Copy out the data below, switching each "clock" to "timepiece" and leaving every other word as it is.

» **Working data**:
######

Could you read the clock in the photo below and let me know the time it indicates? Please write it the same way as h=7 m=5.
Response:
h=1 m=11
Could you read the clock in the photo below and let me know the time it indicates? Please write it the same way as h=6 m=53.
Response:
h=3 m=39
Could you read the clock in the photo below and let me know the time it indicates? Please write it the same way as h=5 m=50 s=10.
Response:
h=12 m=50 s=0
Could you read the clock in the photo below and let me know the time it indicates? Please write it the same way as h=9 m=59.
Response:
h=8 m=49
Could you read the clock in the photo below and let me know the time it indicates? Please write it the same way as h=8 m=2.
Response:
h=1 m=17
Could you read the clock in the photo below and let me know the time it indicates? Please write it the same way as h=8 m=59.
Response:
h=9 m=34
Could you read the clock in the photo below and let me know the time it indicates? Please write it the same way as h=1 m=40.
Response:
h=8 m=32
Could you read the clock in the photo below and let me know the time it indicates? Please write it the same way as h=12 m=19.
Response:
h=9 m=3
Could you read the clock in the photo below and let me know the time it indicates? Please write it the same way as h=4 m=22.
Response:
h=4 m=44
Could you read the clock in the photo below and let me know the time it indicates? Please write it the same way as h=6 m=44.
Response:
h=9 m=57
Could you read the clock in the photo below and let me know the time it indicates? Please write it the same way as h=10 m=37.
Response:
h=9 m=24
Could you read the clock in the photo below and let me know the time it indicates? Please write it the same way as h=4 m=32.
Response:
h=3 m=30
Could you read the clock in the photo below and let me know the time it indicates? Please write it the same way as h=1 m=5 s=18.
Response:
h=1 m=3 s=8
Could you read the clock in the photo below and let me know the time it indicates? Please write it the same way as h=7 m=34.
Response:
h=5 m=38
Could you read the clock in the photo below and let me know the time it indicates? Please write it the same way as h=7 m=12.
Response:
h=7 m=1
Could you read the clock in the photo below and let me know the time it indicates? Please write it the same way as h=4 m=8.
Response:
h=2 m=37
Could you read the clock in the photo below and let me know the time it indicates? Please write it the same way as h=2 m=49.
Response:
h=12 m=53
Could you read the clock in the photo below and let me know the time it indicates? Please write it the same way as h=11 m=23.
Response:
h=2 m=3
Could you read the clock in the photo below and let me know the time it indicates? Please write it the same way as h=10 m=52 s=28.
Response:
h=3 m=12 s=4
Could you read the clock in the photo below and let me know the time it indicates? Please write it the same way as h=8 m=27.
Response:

######

» **Task output**:
Could you read the timepiece in the photo below and let me know the time it indicates? Please write it the same way as h=7 m=5.
Response:
h=1 m=11
Could you read the timepiece in the photo below and let me know the time it indicates? Please write it the same way as h=6 m=53.
Response:
h=3 m=39
Could you read the timepiece in the photo below and let me know the time it indicates? Please write it the same way as h=5 m=50 s=10.
Response:
h=12 m=50 s=0
Could you read the timepiece in the photo below and let me know the time it indicates? Please write it the same way as h=9 m=59.
Response:
h=8 m=49
Could you read the timepiece in the photo below and let me know the time it indicates? Please write it the same way as h=8 m=2.
Response:
h=1 m=17
Could you read the timepiece in the photo below and let me know the time it indicates? Please write it the same way as h=8 m=59.
Response:
h=9 m=34
Could you read the timepiece in the photo below and let me know the time it indicates? Please write it the same way as h=1 m=40.
Response:
h=8 m=32
Could you read the timepiece in the photo below and let me know the time it indicates? Please write it the same way as h=12 m=19.
Response:
h=9 m=3
Could you read the timepiece in the photo below and let me know the time it indicates? Please write it the same way as h=4 m=22.
Response:
h=4 m=44
Could you read the timepiece in the photo below and let me know the time it indicates? Please write it the same way as h=6 m=44.
Response:
h=9 m=57
Could you read the timepiece in the photo below and let me know the time it indicates? Please write it the same way as h=10 m=37.
Response:
h=9 m=24
Could you read the timepiece in the photo below and let me know the time it indicates? Please write it the same way as h=4 m=32.
Response:
h=3 m=30
Could you read the timepiece in the photo below and let me know the time it indicates? Please write it the same way as h=1 m=5 s=18.
Response:
h=1 m=3 s=8
Could you read the timepiece in the photo below and let me know the time it indicates? Please write it the same way as h=7 m=34.
Response:
h=5 m=38
Could you read the timepiece in the photo below and let me know the time it indicates? Please write it the same way as h=7 m=12.
Response:
h=7 m=1
Could you read the timepiece in the photo below and let me know the time it indicates? Please write it the same way as h=4 m=8.
Response:
h=2 m=37
Could you read the timepiece in the photo below and let me know the time it indicates? Please write it the same way as h=2 m=49.
Response:
h=12 m=53
Could you read the timepiece in the photo below and let me know the time it indicates? Please write it the same way as h=11 m=23.
Response:
h=2 m=3
Could you read the timepiece in the photo below and let me know the time it indicates? Please write it the same way as h=10 m=52 s=28.
Response:
h=3 m=12 s=4
Could you read the timepiece in the photo below and let me know the time it indicates? Please write it the same way as h=8 m=27.
Response:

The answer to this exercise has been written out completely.